Dini ahkâmı tebliğ ettikleri ve korudukları nisbette ma'sumiyet neden muhtelif cemaatların hakkı olmasın?

Mesela Kur'an-ı Kerim'i ezberleme ve tebliğ etmede, muhaddisler sahih hadisleri ezberleme ve tebliğ etmede, fakihler hükümleri anlamada ve istidlalda masum olmaları gerekir. Haddizatında doğru olan ve vâki olan da budur. Allah (c.c), bu zatlar vasıtasıyla bazı fertlerin tek başlarına biri diğerine yaptığı nakillere ihtiyaç bırakmamıştır. Farzedelîm ki, Şer'î ahkâmın tebliiğ bir ma'sumun diğer ma'suma tebliğ etmesiyle mümkündür.
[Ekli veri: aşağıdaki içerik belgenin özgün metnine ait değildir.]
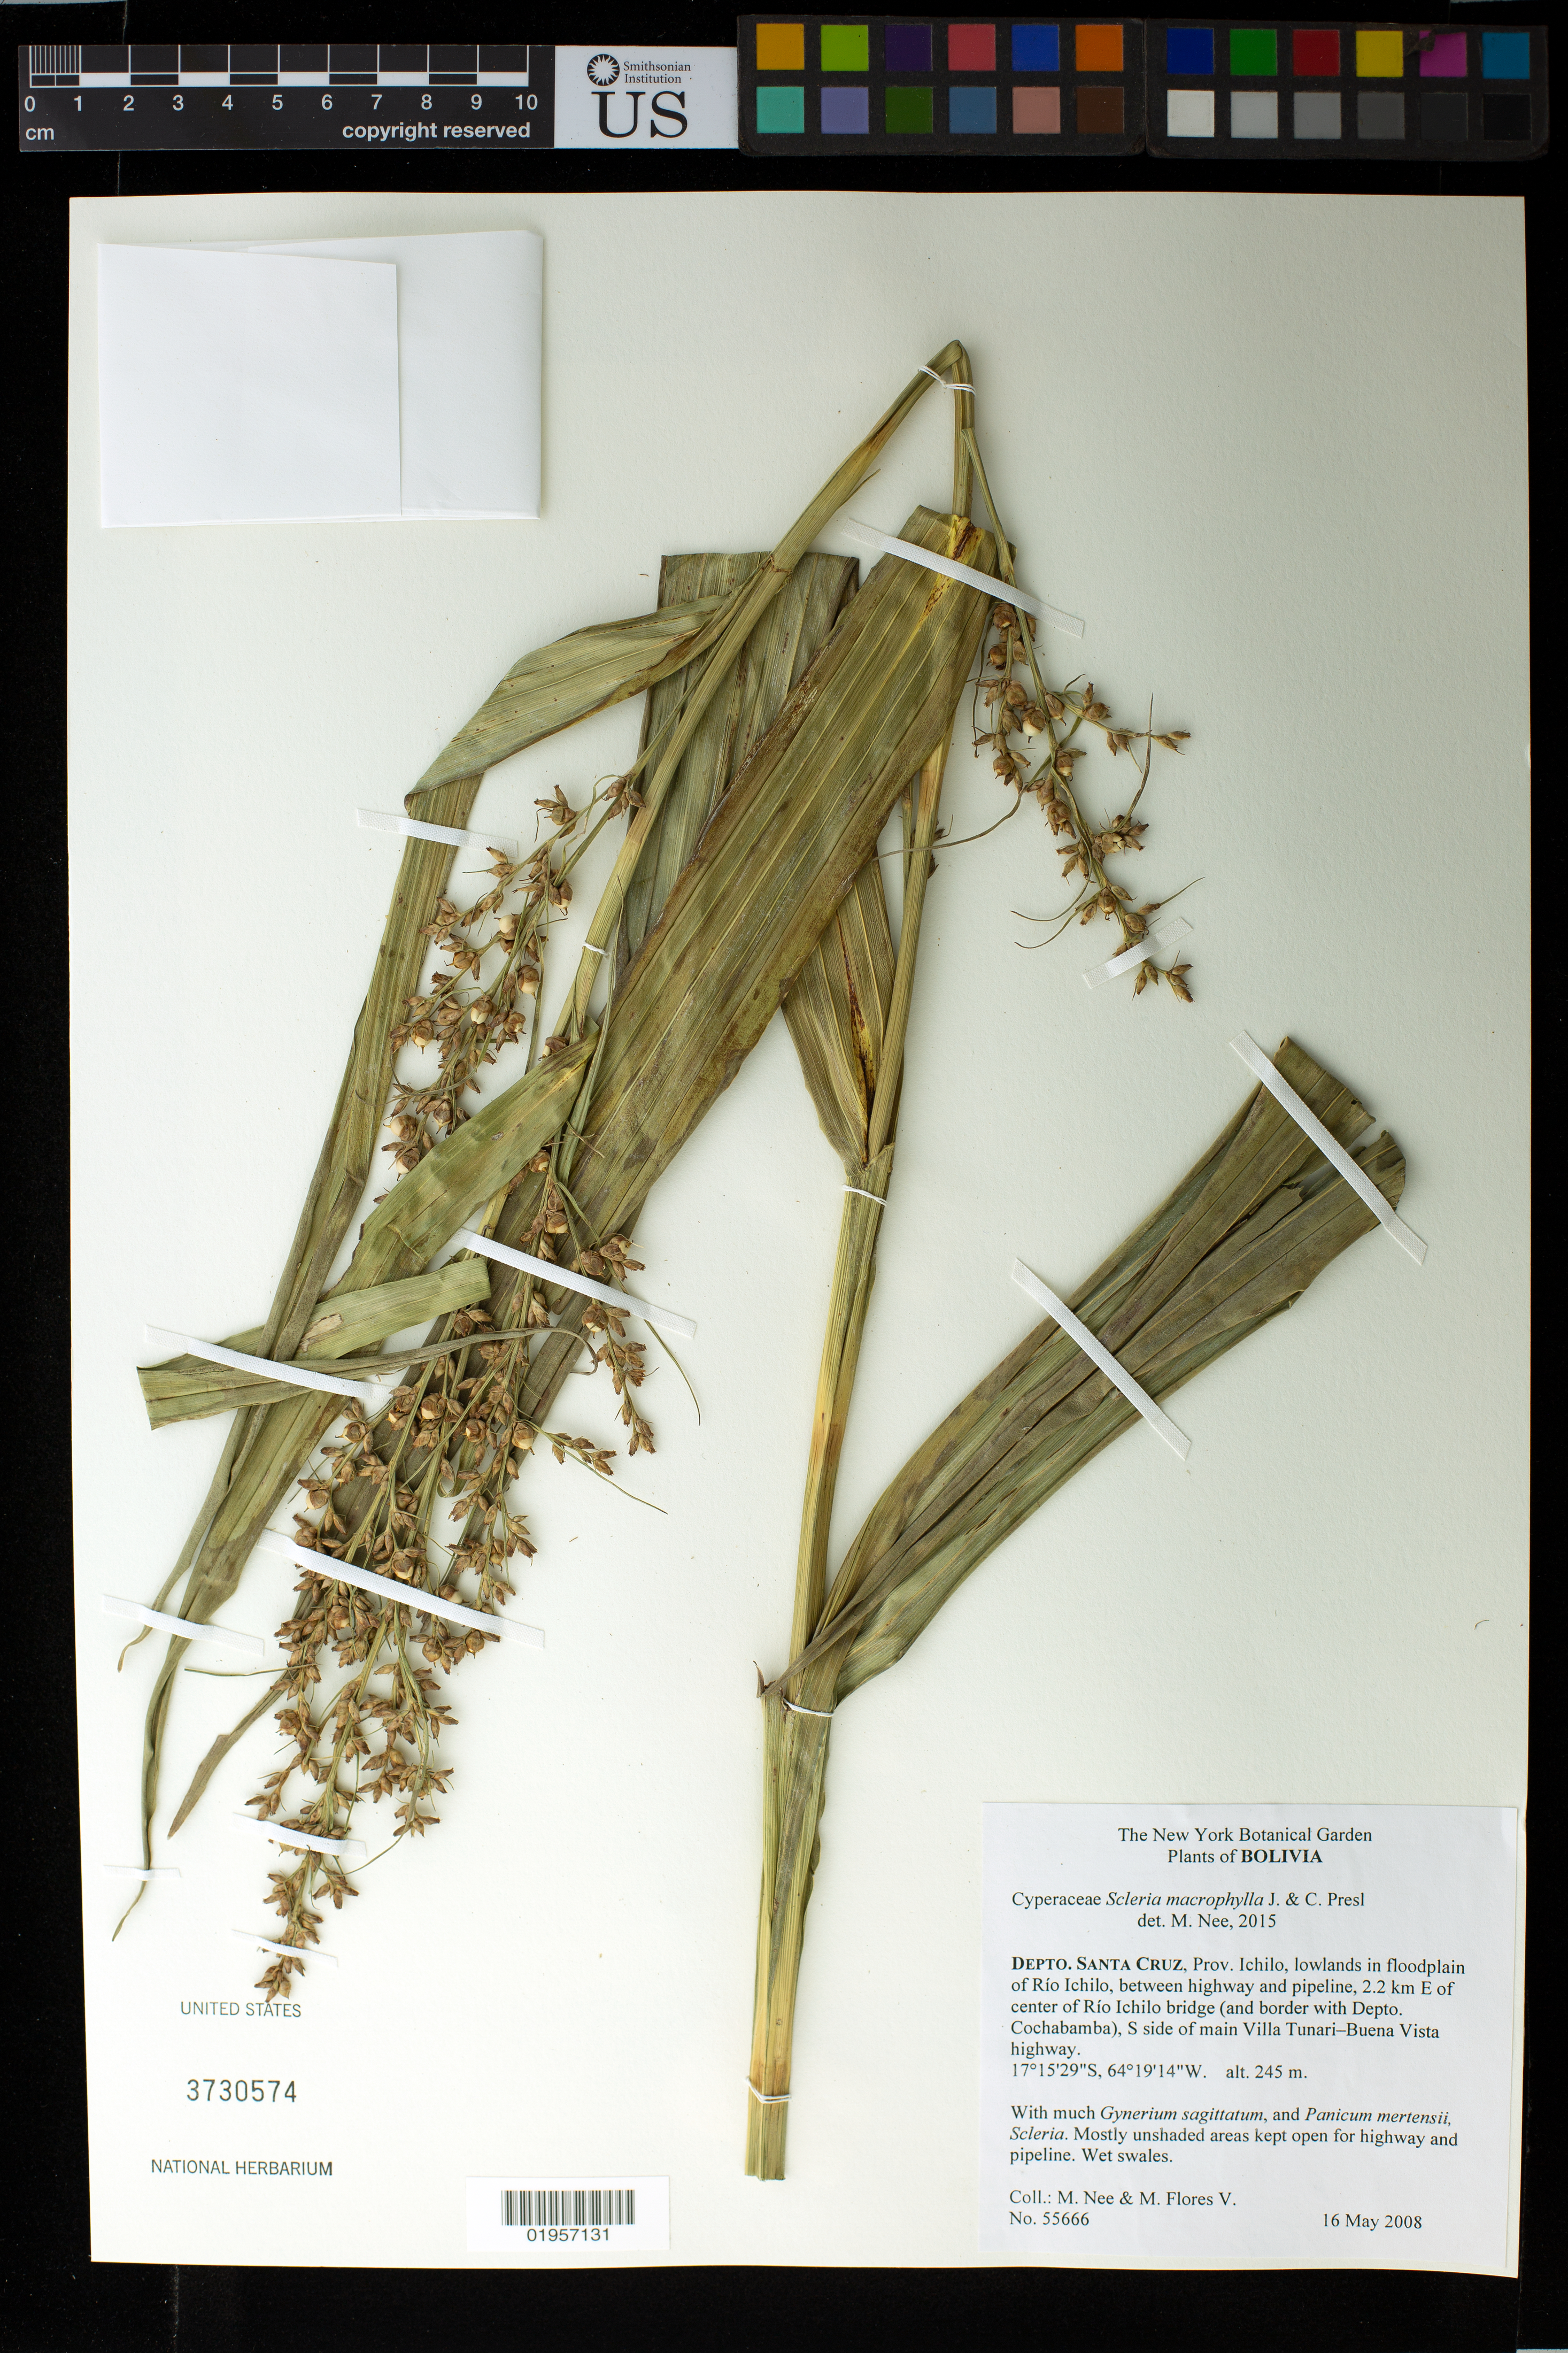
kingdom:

Dörtyüzaltmış seneden beri hiç kimse de muntazar'dan bir tek mesele almadığına göre, bu müddet zarfında Kur'ân ve sünneti kimden öğrendiniz? (Dörtyüzaltmış Şeyhülislam İbn-u Teymiyye'nin zamanına göredir. )

Eğer şu okuduğunuz Kur'ân-ı Kerim sizce Allah (c.c)'tan nazil olanın aynısı olmadığı caiz ise, beklediğiniz o ma'sum imamınızdan da ma'lûmat almadığınız halde Rasulullah (sallallahu aleyhi ve sellem) ve amcasının oğlu (Ali (r.a.)) hakkındaki bilgiyi nereden öğrendiniz. “Bu bilgi arkası kesilmeden bize ulaştı diyecek olursanız, size şöyle deriz:

İmamlarınızdan ardı kesilmeden gelen nakiller şer'î ahkâmın korunmasını temin ediyorsa acaba topyekûn ümmetin Rasulullah'tan (sallallahu aleyhi ve sellem) alıp naklettiği haberler neden aynı şeyi temin etmesin? Üstelik iddia ettiğiniz o fertlere de ihtiyaç kalmaz.